Segment Open

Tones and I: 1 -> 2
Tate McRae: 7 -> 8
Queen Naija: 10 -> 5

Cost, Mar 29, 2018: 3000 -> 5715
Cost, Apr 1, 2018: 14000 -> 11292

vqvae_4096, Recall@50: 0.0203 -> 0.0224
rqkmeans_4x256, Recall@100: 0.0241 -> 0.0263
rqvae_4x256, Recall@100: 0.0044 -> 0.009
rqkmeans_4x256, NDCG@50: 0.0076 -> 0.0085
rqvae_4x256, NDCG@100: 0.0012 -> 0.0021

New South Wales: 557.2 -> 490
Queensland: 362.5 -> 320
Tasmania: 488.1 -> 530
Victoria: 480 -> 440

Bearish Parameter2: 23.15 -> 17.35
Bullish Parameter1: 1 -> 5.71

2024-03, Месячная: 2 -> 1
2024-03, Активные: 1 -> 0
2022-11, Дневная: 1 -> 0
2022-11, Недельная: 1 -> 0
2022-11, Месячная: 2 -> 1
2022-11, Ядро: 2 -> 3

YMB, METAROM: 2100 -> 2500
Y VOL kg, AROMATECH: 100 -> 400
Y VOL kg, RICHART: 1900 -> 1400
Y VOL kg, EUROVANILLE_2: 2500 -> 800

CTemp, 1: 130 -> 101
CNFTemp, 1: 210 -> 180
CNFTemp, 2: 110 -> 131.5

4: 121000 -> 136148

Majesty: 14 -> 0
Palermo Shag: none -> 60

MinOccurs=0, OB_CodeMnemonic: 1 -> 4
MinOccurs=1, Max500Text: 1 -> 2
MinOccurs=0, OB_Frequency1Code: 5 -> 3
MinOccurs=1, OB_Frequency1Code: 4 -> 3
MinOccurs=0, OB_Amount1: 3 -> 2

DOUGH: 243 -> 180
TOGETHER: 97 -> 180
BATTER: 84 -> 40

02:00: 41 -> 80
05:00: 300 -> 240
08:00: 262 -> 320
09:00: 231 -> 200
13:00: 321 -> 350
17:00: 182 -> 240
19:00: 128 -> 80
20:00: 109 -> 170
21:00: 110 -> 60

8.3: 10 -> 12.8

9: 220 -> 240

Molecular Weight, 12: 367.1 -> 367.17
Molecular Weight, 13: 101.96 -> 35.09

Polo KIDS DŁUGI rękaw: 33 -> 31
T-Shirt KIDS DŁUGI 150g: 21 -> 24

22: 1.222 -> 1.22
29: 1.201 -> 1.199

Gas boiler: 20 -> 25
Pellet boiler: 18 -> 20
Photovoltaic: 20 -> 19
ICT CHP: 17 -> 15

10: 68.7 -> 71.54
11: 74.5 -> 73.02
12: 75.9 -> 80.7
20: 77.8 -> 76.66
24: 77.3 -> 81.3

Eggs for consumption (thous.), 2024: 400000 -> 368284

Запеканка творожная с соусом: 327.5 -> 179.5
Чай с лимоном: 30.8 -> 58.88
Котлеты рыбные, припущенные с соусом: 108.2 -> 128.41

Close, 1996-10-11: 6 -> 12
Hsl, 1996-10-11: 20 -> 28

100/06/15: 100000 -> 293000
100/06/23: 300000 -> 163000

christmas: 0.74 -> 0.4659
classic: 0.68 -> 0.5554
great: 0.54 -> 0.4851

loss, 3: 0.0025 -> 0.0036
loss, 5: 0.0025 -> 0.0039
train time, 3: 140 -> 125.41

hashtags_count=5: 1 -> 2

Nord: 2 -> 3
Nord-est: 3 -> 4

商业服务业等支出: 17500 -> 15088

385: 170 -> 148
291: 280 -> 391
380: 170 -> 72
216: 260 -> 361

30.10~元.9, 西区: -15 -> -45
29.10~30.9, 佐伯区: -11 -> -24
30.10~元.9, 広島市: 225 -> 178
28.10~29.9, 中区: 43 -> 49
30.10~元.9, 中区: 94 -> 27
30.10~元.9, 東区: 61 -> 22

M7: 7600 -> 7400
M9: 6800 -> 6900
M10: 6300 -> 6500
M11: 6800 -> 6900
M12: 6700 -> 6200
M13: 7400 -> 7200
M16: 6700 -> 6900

Segment Closed

* [To do]:
Collect every line above that contains the word "Molecular".

* [Your solution]:
Molecular Weight, 12: 367.1 -> 367.17
Molecular Weight, 13: 101.96 -> 35.09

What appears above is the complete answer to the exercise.